En outre, l’ancien ministre a ajouté que « la confiance qu’ils pouvaient placer dans les dirigeants socialistes qui exercent le pouvoir » leur a été transmise par Madrid, comme cela a déjà été démontré au cours des deux législatures gouvernées par Rodríguez Zapatero. « Ce second message tente apparemment de dissiper les craintes que Rabat ait suscité un soutien à l’inauguration de Sanchez par Unidos Podemos et Esquerra Republicana de Catalunya, deux formations considérées comme anti-marocaines », commente la même source.

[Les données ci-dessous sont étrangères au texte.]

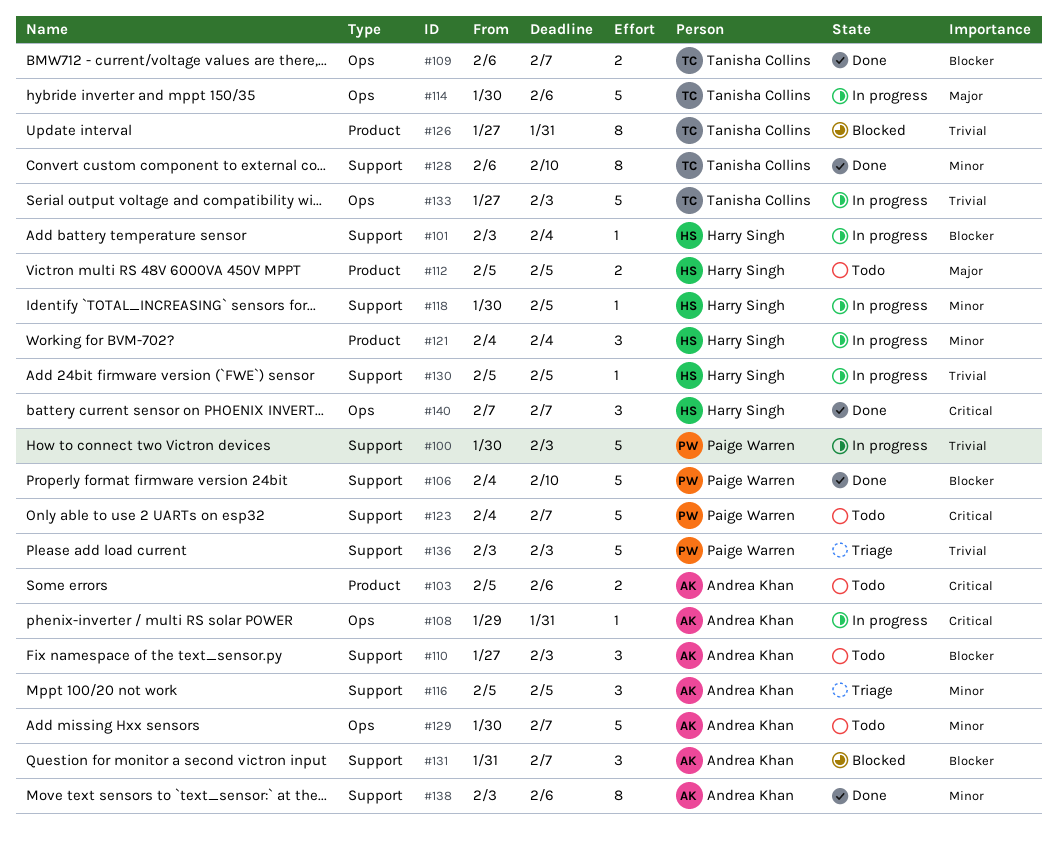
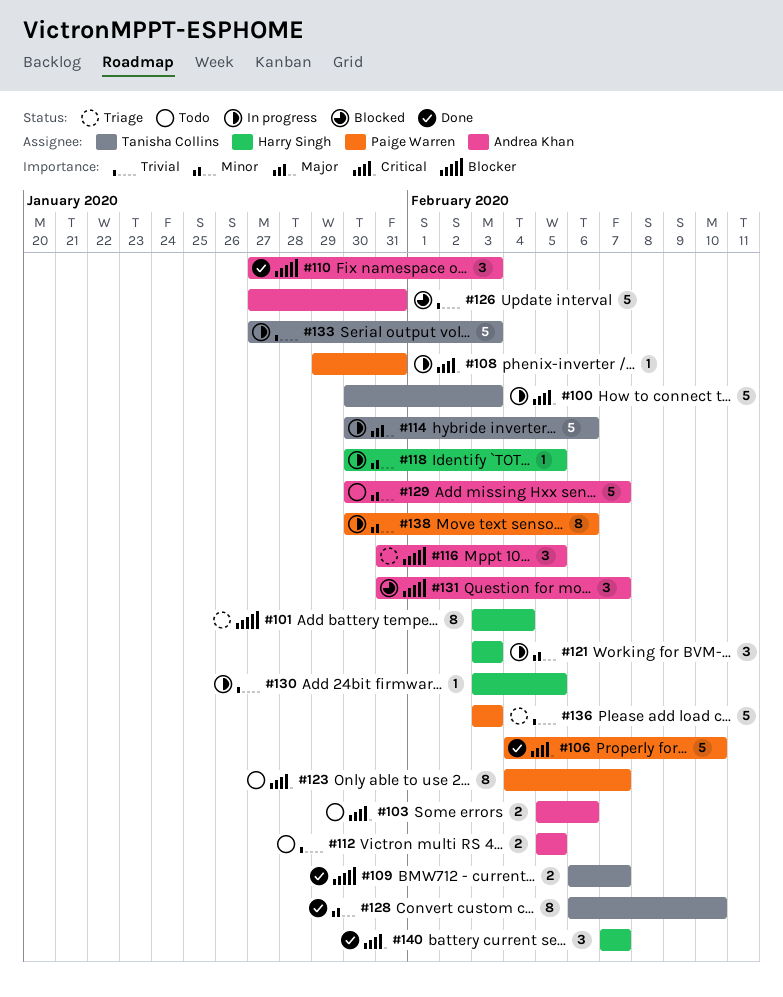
#100, owner: Paige Warren -> Tanisha Collins
#100, priority: Trivial -> Critical
#101, status: In progress -> Triage
#101, estimate: 1 -> 8
#106, priority: Blocker -> Critical
#108, owner: Andrea Khan -> Paige Warren
#110, status: Todo -> Done
#112, owner: Harry Singh -> Andrea Khan
#112, priority: Major -> Trivial
#116, priority: Minor -> Blocker
#116, start: Feb 5 -> Jan 31
#121, start: Feb 4 -> Feb 3
#121, due: Feb 4 -> Feb 3
#123, estimate: 5 -> 8
#126, owner: Tanisha Collins -> Andrea Khan
#126, estimate: 8 -> 5
#130, start: Feb 5 -> Feb 3
#138, status: Done -> In progress
#138, owner: Andrea Khan -> Paige Warren
#138, start: Feb 3 -> Jan 30

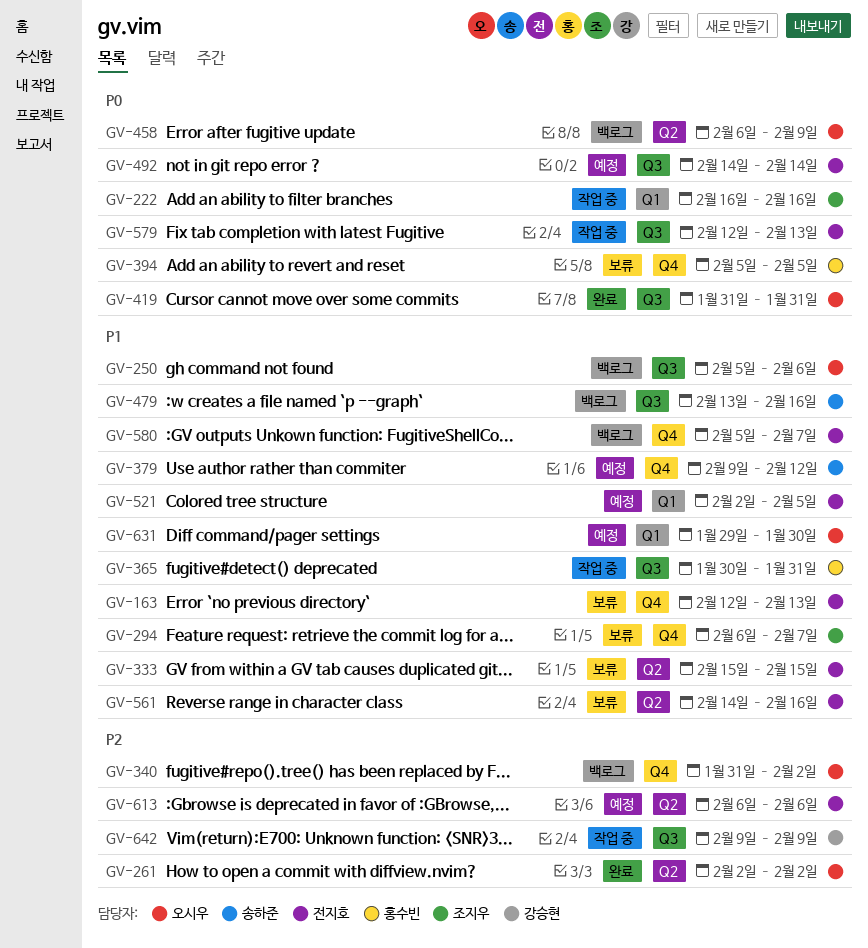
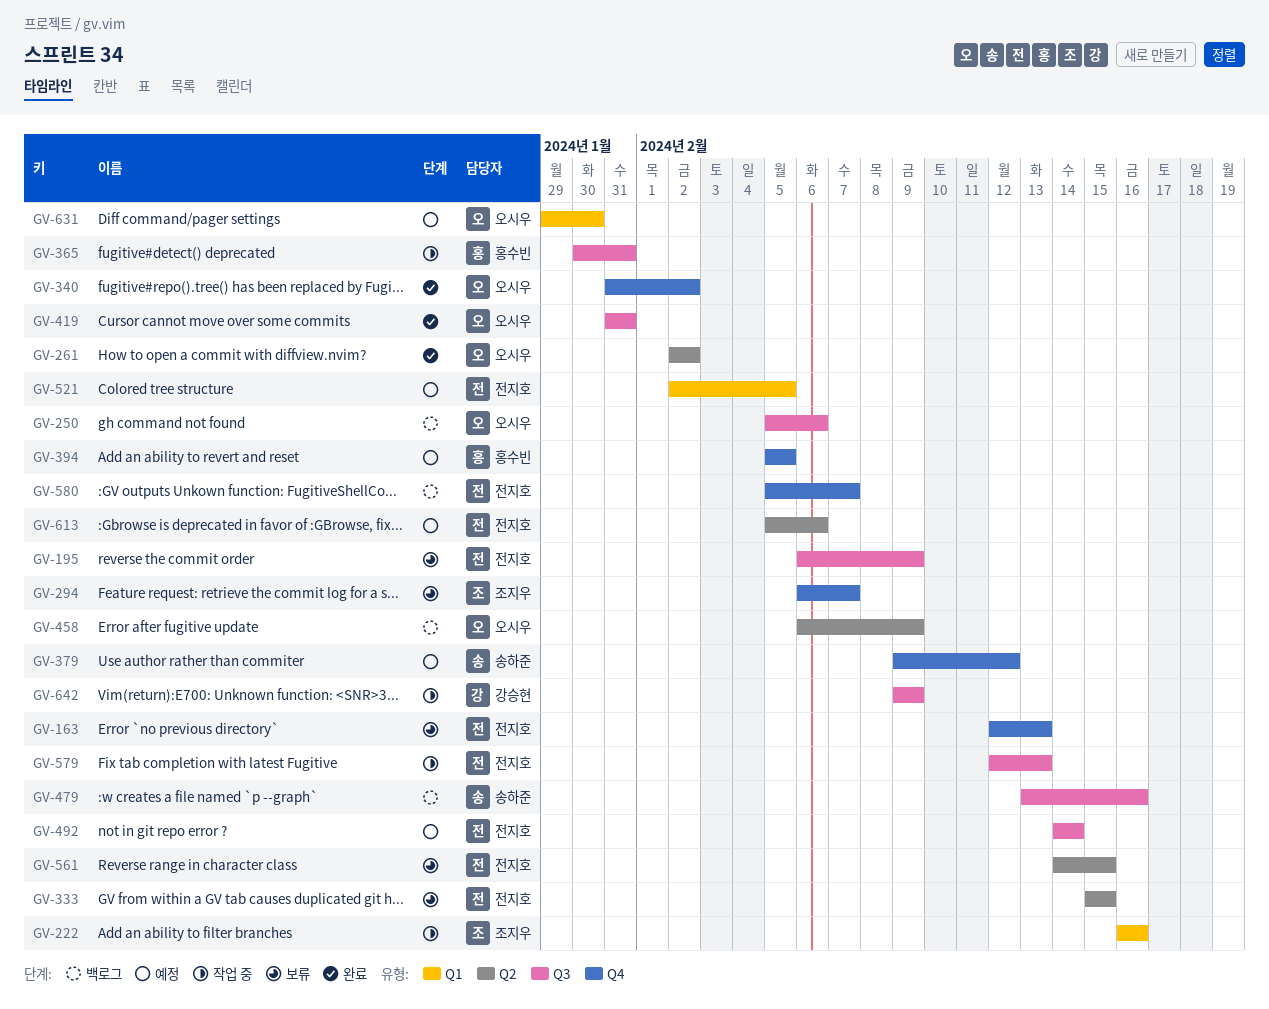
GV-195: none -> present
GV-340, status: 백로그 -> 완료
GV-394, status: 보류 -> 예정
GV-561, due: Feb 16 -> Feb 15
GV-613, start: Feb 6 -> Feb 5

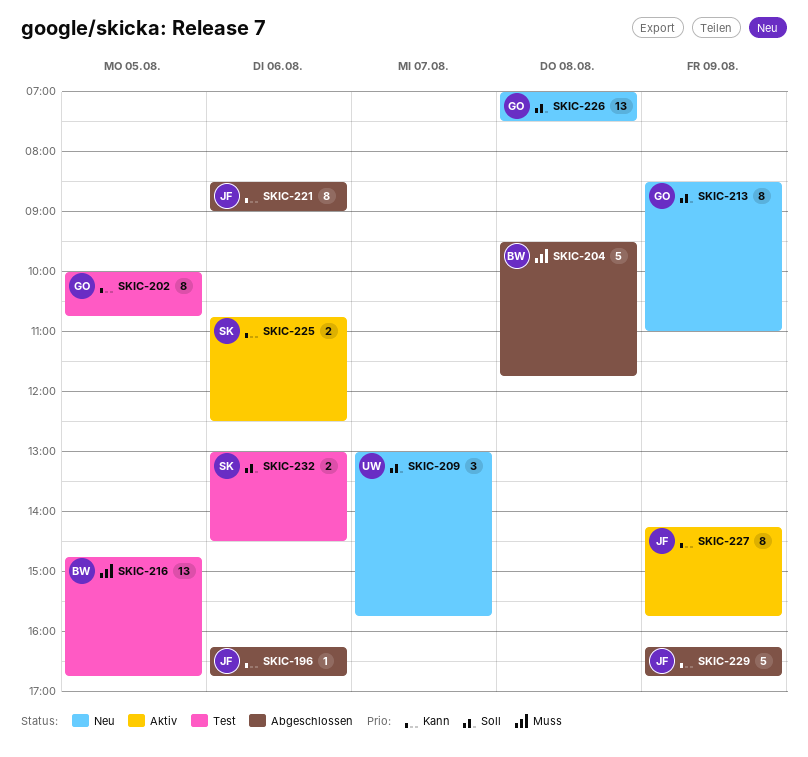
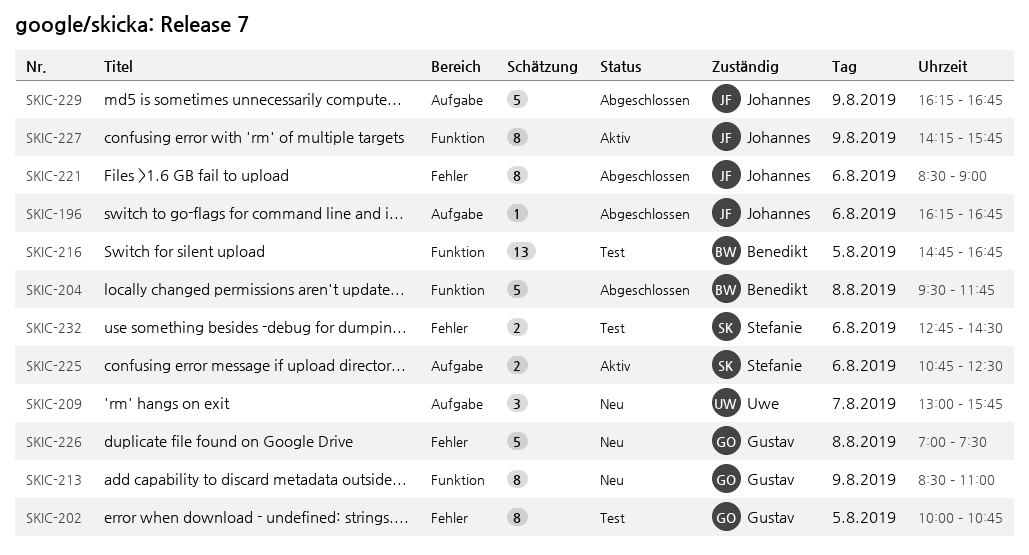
SKIC-226, estimate: 13 -> 5
SKIC-232, begins: 13:00 -> 12:45

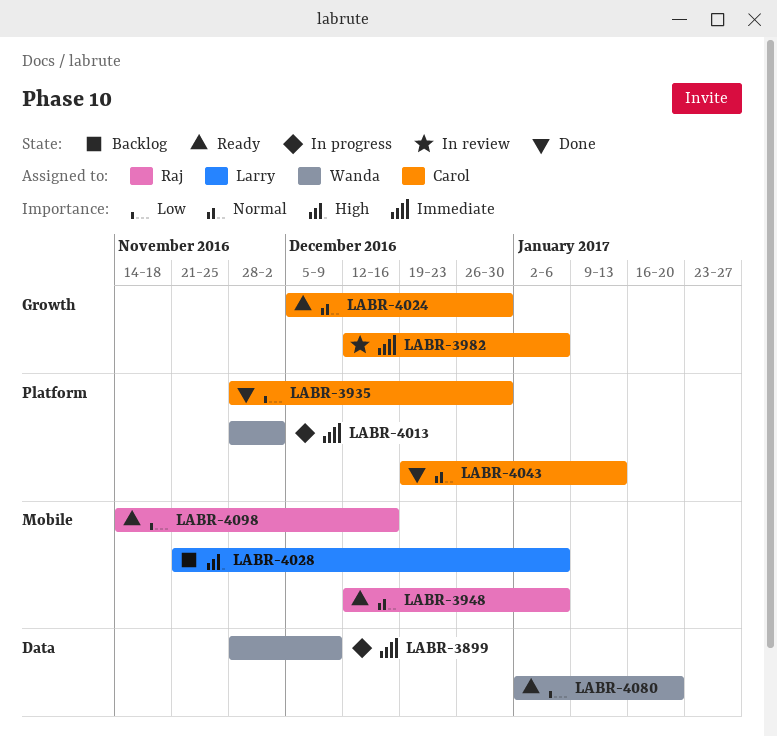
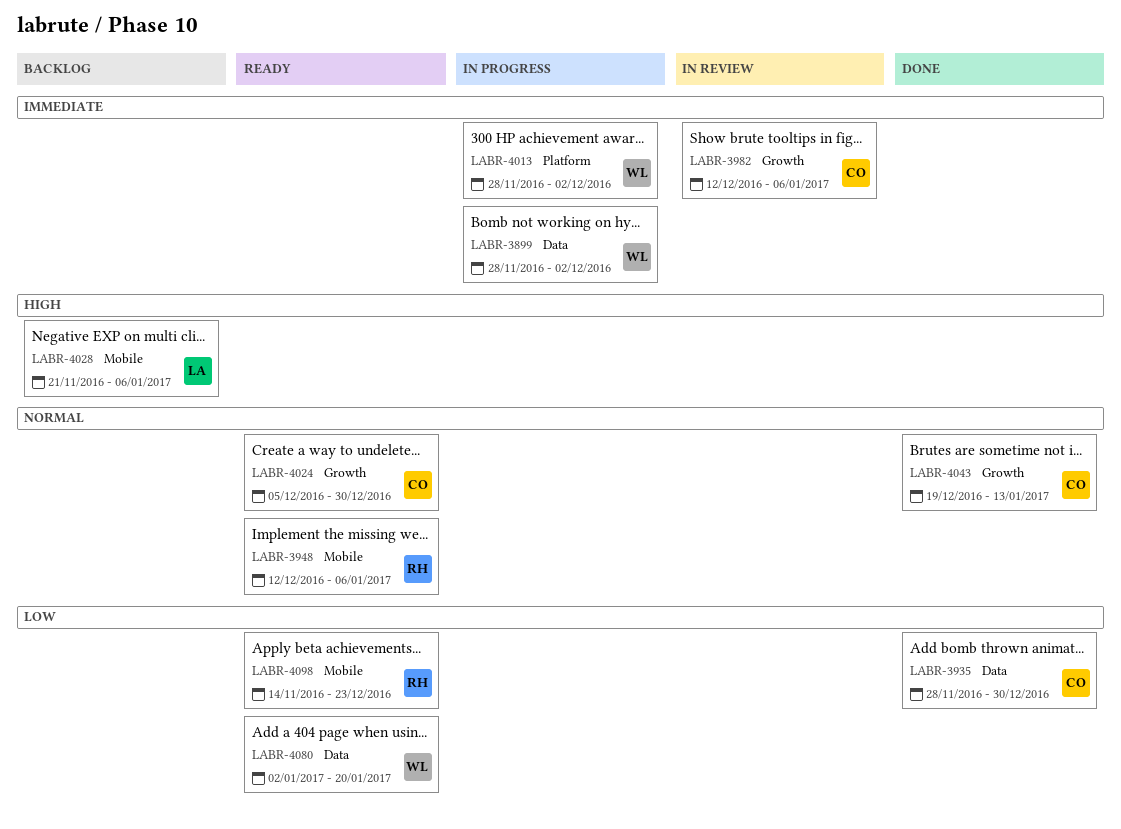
LABR-3899, due: Dec 9 -> Dec 2
LABR-3935, label: Platform -> Data
LABR-4043, label: Platform -> Growth
LABR-4098, due: Dec 16 -> Dec 23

Les deux émissaires de Madrid ont été interviewés la veille par Medi 1 TV, télévision basée à Tanger proche des premiers cercles de pouvoirs. Ils n’ont pas manqué de tresser des lauriers à Rabat.


Une pression « de plus en plus grande » pour le Maroc

Le roi Mohammed VI aurait rappelé lors cet entretien que la pression migratoire subie par le Maroc est « de plus en plus grande ». Il a cependant promis « de faire plus d’efforts ». Il a souligné, selon la même source que le Maroc est le seul pays d’Afrique du Nord à avoir lancé avec succès deux processus de régularisation des immigrés subsahariens. « Il a insisté sur l’approfondissement dans ce domaine des relations bilatérales avec l’Espagne et s’est montré sceptique quant à l’aide que pourrait apporter l’Union européenne », précise-t-elle.


Le ministère espagnol de l’Intérieur a transmis à la Commission européenne une liste de matériels dont Rabat aurait besoin pour améliorer la surveillance de ses côtes pour un budget atteignant les quelque 60 millions d’euros. Bruxelles l’étudie et n’a pas encore décidé quelle partie de la demande marocaine l’UE est prête à payer.


Depuis le début de l’année, environ 23 000 sans-papiers ont débarqué sur les côtes espagnoles, notamment celles d’Andalousie, ce qui constitue un record. La majorité relative (17 %) sont des Marocains. A ce chiffre il faut ajouter ceux qui sont arrivés par voie terrestre, à travers Ceuta et Melilla, soit environ 3 800 personnes, ajoute El Confidencial.